INTERNATIONAL TERRORIST ATTACKS

 

September 5, 1972: Terrorists belonging to Black September, a Palestinian group, sneak into the Olympic Village in Munich, kill two Israeli athletes and take nine hostage. The hostages and five terrorists die following a failed rescue attempt.

DECEMBER 21, 1975: Top international terrorist Carlos "The Jackal" holds 11 OPEC ministers and 59 civilians hostage during an OPEC meeting in Vienna. Several hundred million dollars are paid in ransom money and Carlos and his associates allowed to flee.

AUGUST 8, 1984: The Irish Republican Army bombs the Grand Hotel, venue of a Conservative Party conference, at the seaside city of Brighton in England. Prime Minister Margaret Thatcher and her cabinet colleagues have a narrow escape but five senior Tory politicians are killed.

DECEMBER 21, 1988: A Pan American Boeing 747 on its way from Frankfurt to New York is blown up over Lockerbie, Scotland, by Libyan terrorists. 270 people including 11 on the ground die.

APRIL 19, 1995: A truck bomb explodes outside the federal building in Oklahoma City, US, ripping away the north face of the nine-storeyed building. 168 people, including scores of children in the building's second floor day care centre, die.

 

This multilateral option stands in stark contrast to the early days of the present Bush administration. When Bush took charge in January this year the US deliberately reversed the primarily multilateral Clinton approach and embarked on a staunch unilateral path that saw Washington reject the Kyoto Protocol on greenhouse gases, abandon the Comprehensive Test Ban Treaty, challenge the creation of the International Criminal Court and suspend the normalisation of relations with North Korea.

Simultaneously, Washington also embarked on an ambitious missile defence programme, against a less than obvious threat, which endangered not only the 1972 Anti-Ballistic Missile (ABM) treaty with Moscow but also prompted a new confrontation with Beijing. In short, the new administration was confident that it could unilaterally achieve absolute security, multilateralism be damned. The dastardly acts of September 11, however, exploded the myth of absolute security and starkly revealed that even the world's only superpower cannot afford to go it alone. Multilateralism, which until yesterday was being shunned like a millstone by a drowning person, was now being embraced like a last straw.

In the days following the attacks in New York and Washington, this option appears to be gaining ground. One indication of this was the evocation of Article 5 by the North Atlantic Treaty Organisation (NATO) at the prompting of Powell. Article 5 categorically states that an attack on any NATO member will be regarded as an attack on all NATO members and that all the members reserve the right to retaliate against the attacker. These are the same NATO allies with whom Bush had sharply differed on the issue of missile defences and the presence of US troops in the Balkans.
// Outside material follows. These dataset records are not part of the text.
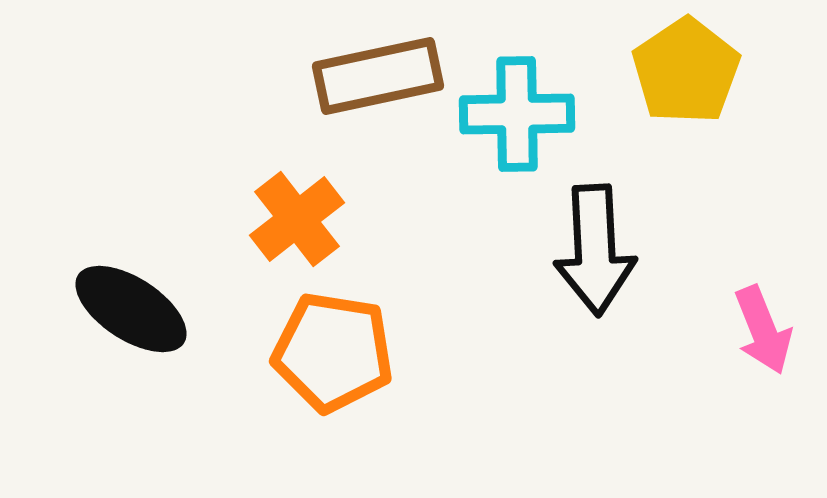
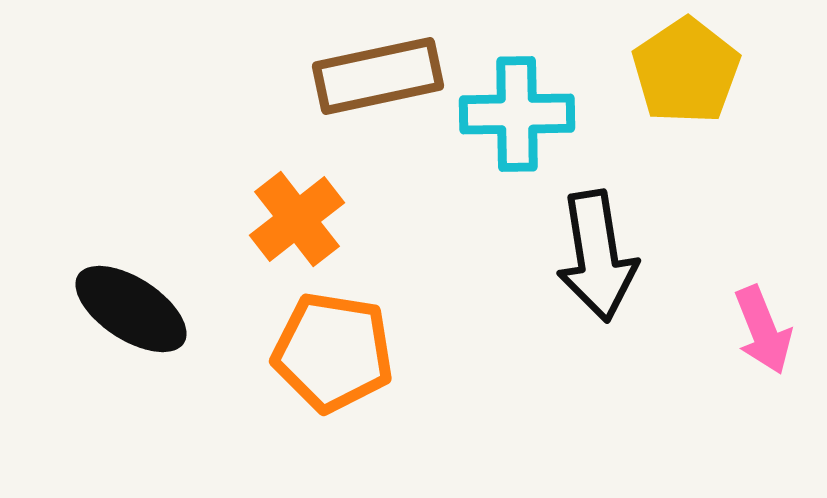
black arrow: moved 2 px right, 6 px down; rotated 6 degrees counterclockwise
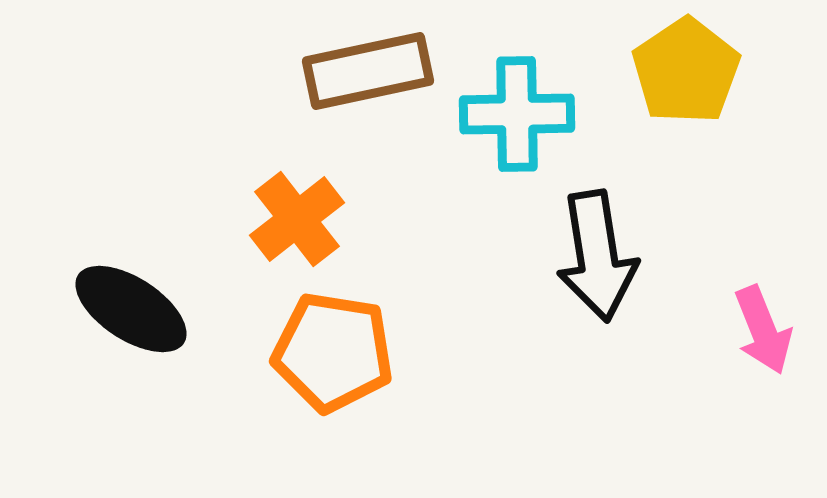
brown rectangle: moved 10 px left, 5 px up
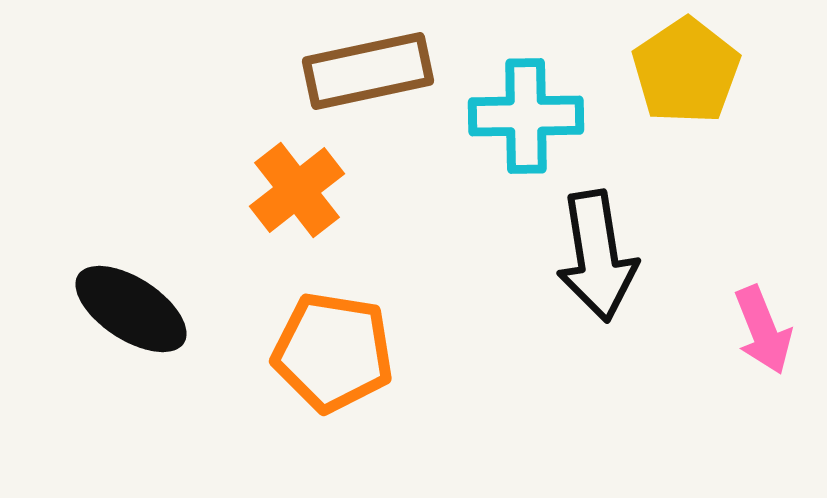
cyan cross: moved 9 px right, 2 px down
orange cross: moved 29 px up
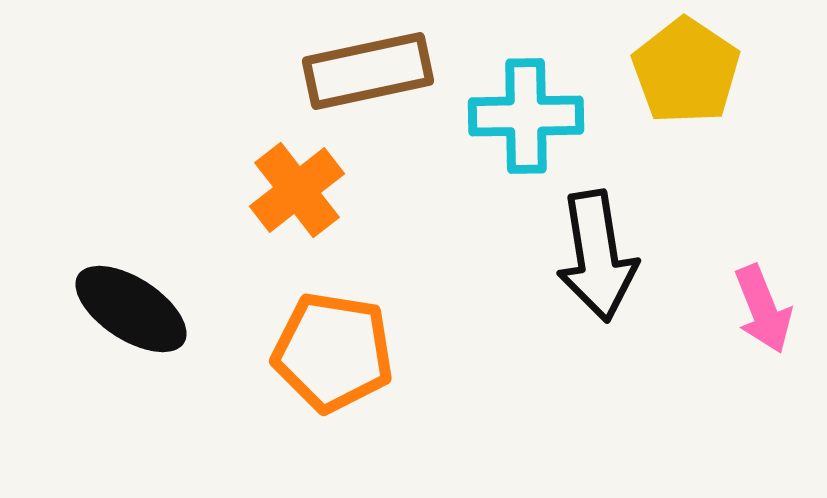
yellow pentagon: rotated 4 degrees counterclockwise
pink arrow: moved 21 px up
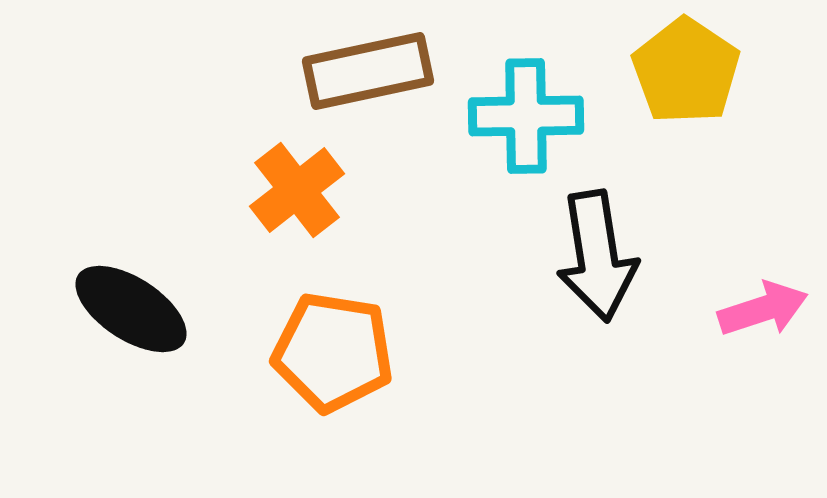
pink arrow: rotated 86 degrees counterclockwise
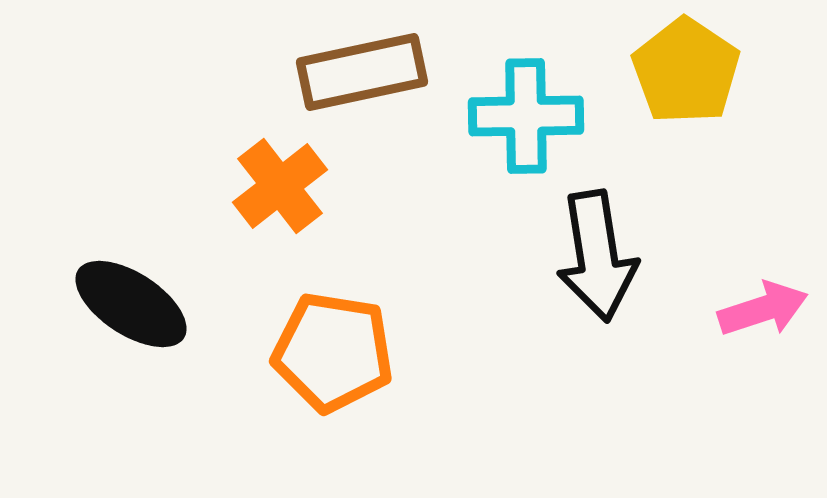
brown rectangle: moved 6 px left, 1 px down
orange cross: moved 17 px left, 4 px up
black ellipse: moved 5 px up
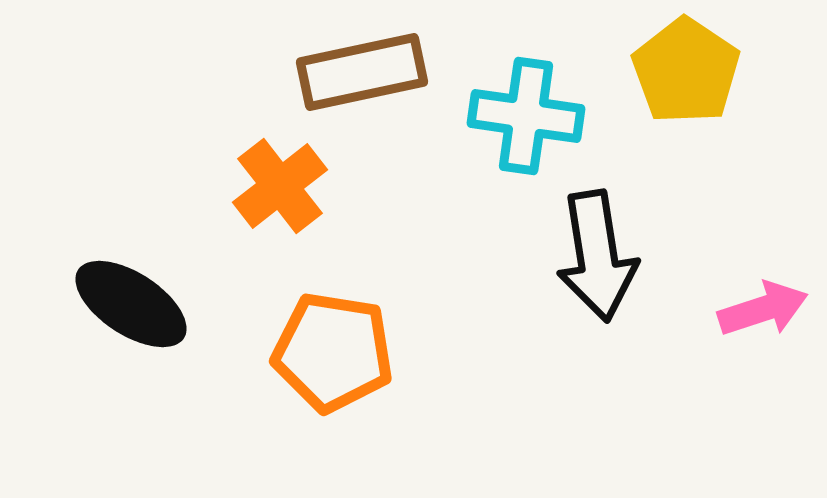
cyan cross: rotated 9 degrees clockwise
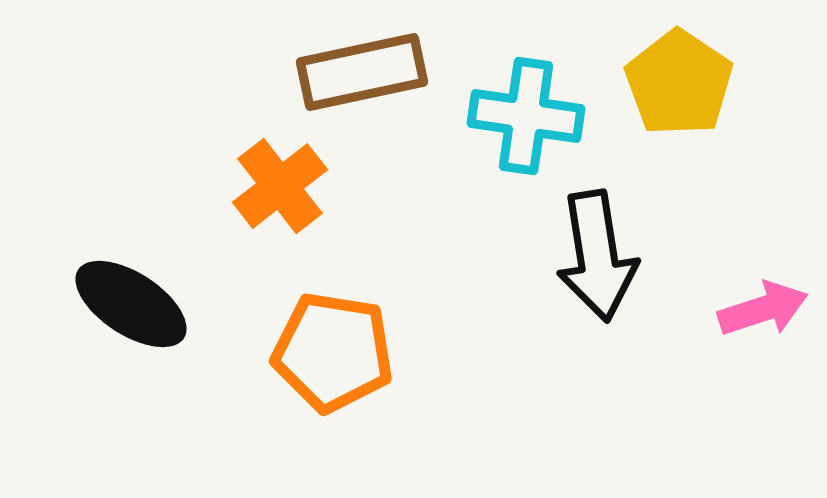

Another indication of the multilateral option being strengthened is the support that the Powell plan has received from both Democrat and Republican members of the Congress. Speaking on Larry King Live, Democratic Senator Diane Feinstein urged the administration to "work with NATO, Russia, China and moderate Arab states", a sentiment endorsed by several of her Republican colleagues. Similarly, Democrat Senator Joseph Biden, the chairman of the Foreign Relations Committee, was practically gushing in his praise of Powell's success in rallying the NATO allies.